**Tasks**
A – Name every type of land or water that the comment notice says Oregon's carbon-sequestration goal covers.
B – Using the comment notice, answer each question in a few words.
(i) At what time on July 2, 2026 are comments due?
(ii) What was the Oregon Climate Action Commission formerly called?
(iii) Where does Oregon's land-based net carbon sequestration rank nationally?
C – Pick up the comment notice on Oregon's natural and working lands climate goals right after its final sentence and keep writing it.

Comment on Oregon’s Natural and Working Lands Climate Goals by July 2

Deadline: July 2, 2026 at 5:00pm PDT

Why this Matters

The Oregon Climate Action Commission (formerly the Global Warming Commission) is asking for public comment on its draft Natural and Working Lands Goal Setting Report. The commission periodically sets cross-agency goals that point state agencies toward shared action, and this report sets how ambitious a carbon-sequestration goal Oregon adopts for its forests, farms, wetlands, and waters. Comments are due by July 2, 2026 at 5 p.m. Oregon's lands already pull carbon out of the air at a large scale. The state's land-based net carbon sequestration ranks seventh highest in the nation, and the report says further investment in natural climate solutions would add to that. The draft offers three goal options:
  • Option 1 (the original 2021 proposal): sequester at least an additional 5 MMTCO2e per year by 2030, and at least 9.5 MMTCO2e per year by 2050, measured against a 2010 to 2019 business-as-usual baseline. The current rate is about 48 MMTCO2e per year.

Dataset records

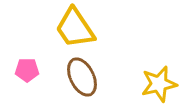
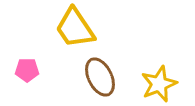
brown ellipse: moved 18 px right
yellow star: rotated 9 degrees counterclockwise
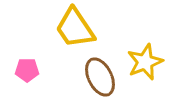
yellow star: moved 14 px left, 22 px up
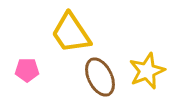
yellow trapezoid: moved 4 px left, 5 px down
yellow star: moved 2 px right, 9 px down
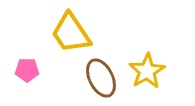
yellow star: rotated 9 degrees counterclockwise
brown ellipse: moved 1 px right, 1 px down
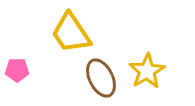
pink pentagon: moved 10 px left
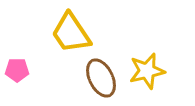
yellow star: rotated 18 degrees clockwise
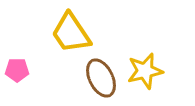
yellow star: moved 2 px left
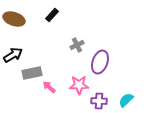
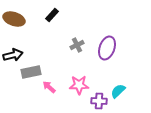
black arrow: rotated 18 degrees clockwise
purple ellipse: moved 7 px right, 14 px up
gray rectangle: moved 1 px left, 1 px up
cyan semicircle: moved 8 px left, 9 px up
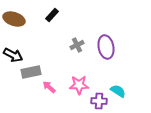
purple ellipse: moved 1 px left, 1 px up; rotated 30 degrees counterclockwise
black arrow: rotated 42 degrees clockwise
cyan semicircle: rotated 77 degrees clockwise
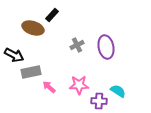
brown ellipse: moved 19 px right, 9 px down
black arrow: moved 1 px right
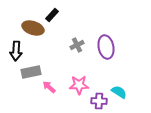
black arrow: moved 2 px right, 4 px up; rotated 66 degrees clockwise
cyan semicircle: moved 1 px right, 1 px down
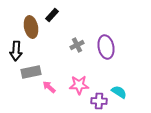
brown ellipse: moved 2 px left, 1 px up; rotated 60 degrees clockwise
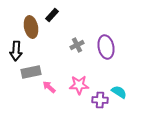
purple cross: moved 1 px right, 1 px up
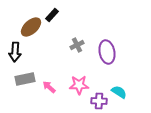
brown ellipse: rotated 60 degrees clockwise
purple ellipse: moved 1 px right, 5 px down
black arrow: moved 1 px left, 1 px down
gray rectangle: moved 6 px left, 7 px down
purple cross: moved 1 px left, 1 px down
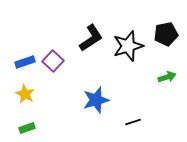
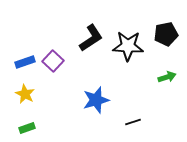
black star: rotated 20 degrees clockwise
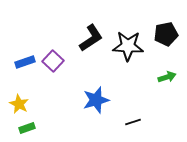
yellow star: moved 6 px left, 10 px down
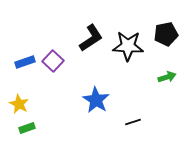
blue star: rotated 24 degrees counterclockwise
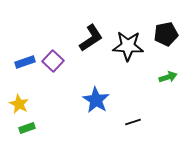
green arrow: moved 1 px right
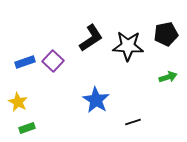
yellow star: moved 1 px left, 2 px up
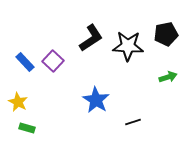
blue rectangle: rotated 66 degrees clockwise
green rectangle: rotated 35 degrees clockwise
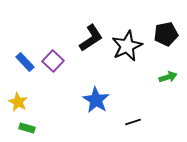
black star: moved 1 px left; rotated 28 degrees counterclockwise
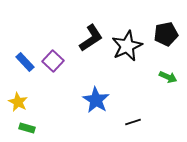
green arrow: rotated 42 degrees clockwise
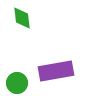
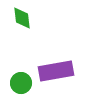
green circle: moved 4 px right
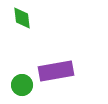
green circle: moved 1 px right, 2 px down
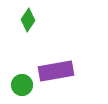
green diamond: moved 6 px right, 2 px down; rotated 40 degrees clockwise
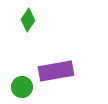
green circle: moved 2 px down
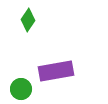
green circle: moved 1 px left, 2 px down
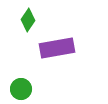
purple rectangle: moved 1 px right, 23 px up
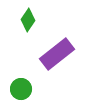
purple rectangle: moved 6 px down; rotated 28 degrees counterclockwise
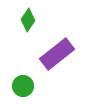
green circle: moved 2 px right, 3 px up
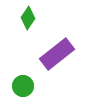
green diamond: moved 2 px up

**Answers to the exercises**
A – forests, farms, wetlands, waters

B –
(i) 5:00 p.m. PDT
(ii) The Global Warming Commission
(iii) Seventh highest in the nation

C –
  • Option 2: reach net sequestration of at least 53 MMTCO2e per year across all land categories by 2035.
  • Option 3: reach net sequestration of at least 57.5 MMTCO2e per year across all land categories by 2050.
All three options depend on adequately funding the natural-resource agencies that would do the work, from carbon monitoring to on-the-ground conservation. Why this matters here: our coastal forests, estuaries, and salt marshes, from the Siuslaw to the tide flats around Alsea Bay, are part of the natural and working lands this goal covers. How the state sets and funds the goal shapes the support those places get. The neighbors who flagged this for us are asking people to comment in support of Option 3, the most ambitious of the three, and to urge full funding for the natural-resource agencies, since climate and monitoring programs are often the first cut in the Ways and Means budget process. You are welcome to weigh in however reflects your own view. Comments are most useful when they are specific and in your own words.

Steps to Take

Step 1

Read the draft and the three goal options on the Oregon Climate Action Commission's Natural and Working Lands page. The full reports page has the supporting documents.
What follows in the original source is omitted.